Violence, non-violence and ultra leftism
A look back at Chris Hedges and the black bloc
27 April 2020
A reader, Paul, has sent us a past critique by Chris Hedges of the anarchist Black bloc inside a discussion of the Occupy movement of 2011. We thought it worthwhile to tease out some of the issues.
I have an anarchist friend who doesn’t like Hedges. He sent me this argument from Hedges. I don’t have a problem with Hedge’s argument here. What do you think?
The majority of the Hedges piece is about strategy: A non-violent strategy held out the possibility of winning more support and broadening the movement while violence isolated the movement and gave a free hand to the police. Non violence would not only win public support but also would attract police and those in power who had a conscience to respond positively. A violent response to the State is not ruled out, but the need must meet high criteria.
Yet Occupy is confronted with a standard mechanism; State violence, capitalist organisations and the media aligned to mount a concerted attack on the movement. These resonated with internal weaknesses of Occupy to bring it down.
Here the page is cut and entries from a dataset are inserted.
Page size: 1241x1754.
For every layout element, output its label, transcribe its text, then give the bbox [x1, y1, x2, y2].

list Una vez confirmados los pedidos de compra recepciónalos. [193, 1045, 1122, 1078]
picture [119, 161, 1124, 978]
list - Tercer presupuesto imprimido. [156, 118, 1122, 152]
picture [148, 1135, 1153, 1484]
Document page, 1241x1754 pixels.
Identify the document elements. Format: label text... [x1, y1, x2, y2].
Many remnants were sucked into the graveyard of the Democratic party so the critique of the Black bloc gives it a significance it did not have.
The attack by Hedges on Black Bloc philosophy carries more weight. Their call for 'diversity of tactics' and the primacy of 'spontaneity' is a rejection of democracy. At the end the Black bloc were using the Occupy movement as a human shield.
However the weaknesses of the bloc were reflected in the Occupy movement itself. Their insistence on consensus in reaching decisions was in practice a way of denying democratic rule and the lack of clear political objectives meant that in the end the oppression of black people and of the working class were not central to their actions. Both they and the Black Bloc lived in a bubble of their own activism, although a minority did break through and link up with sections of the working class.
Occupy popularised the term "the 1%" and drew attention to the massive concentration of ruling class wealth but that by itself does not lead to class consciousness or class action. Many on the Right see the wealth concentration but blame it on conspiracy.
To return to the question of violence. Marxists argue that the working class are the vast majority of society. If they act together as a class then they will prevail. However capitalist society is not made up of '1%' that can be easily cast aside. It is a dominant mode of production that involves the State, the police and army, the media, the churches, the education system and all the other mechanisms of
social control. When any section of the working class organises there will be some level of suppression which can lead to some level of violent response from workers.
Marxists are not responsible for any of this. We certainly have no control over the State forces and a reaction against that force is to be expected. Insofar as we use force it should be enough to confront and deter the State or to distract - for example mobilising in town B to relieve the pressure in town A.
What we should avoid is a strategy of armed confrontation, militarism, or ultra left "propaganda of the deed." Any long term violent confrontation between relatively small groups and the State can only end in defeat.
How do you convince young workers throwing themselves forward against the State to hold back until the most suitable moment for the insurrection by the militant vanguard of the whole class? That can only be done in a democratic movement where tactics and strategy are argued out. That's only possible where there is an agreed programme that has been adopted by the movement and that can be amended as circumstances dictate.
Our experience comes from our progenitor, the Irish People's Democracy movement. Many in the civil rights movement had non-violence as a principle. That meant that they would never break with the State and were essentially lobbying for its reform. It caused a scandal when we argued for non violence as a tactic, saying that we would be able to demonstrate to workers that the State would not reform and would try to beat us off the streets.
We were right, but we did not understand fully how to organise a defence once the bloody repression began. That's not a matter of collecting guns. In Ireland the tasks involved preventing betrayal by the reformists, arguing against the physical force tradition of Republicanism, fighting sectarianism and broadening the movement so that it took up the needs of workers in the formally independent Irish State and broke with nationalism.
This may seem like an abstract debate at a time when reformism rules absolutely in trade unions and traditional parties. New movements often lack class consciousness, but there is no point in simply decrying that. On the other hand the hope that this time we might strike lucky is futile. The task of socialists is to advance a programme for the working class inside the new movements.
Today's workers have not broken from traditional leaderships, but the class struggle is constantly in the background, constantly throwing up new forms of struggle.
When the new surge occurs we will not be mistaken. There is all the difference in the world between middle class activists shouting "no violence" as the police close in and the bitter hand to hand fighting with the workers that makes the cops turn and run.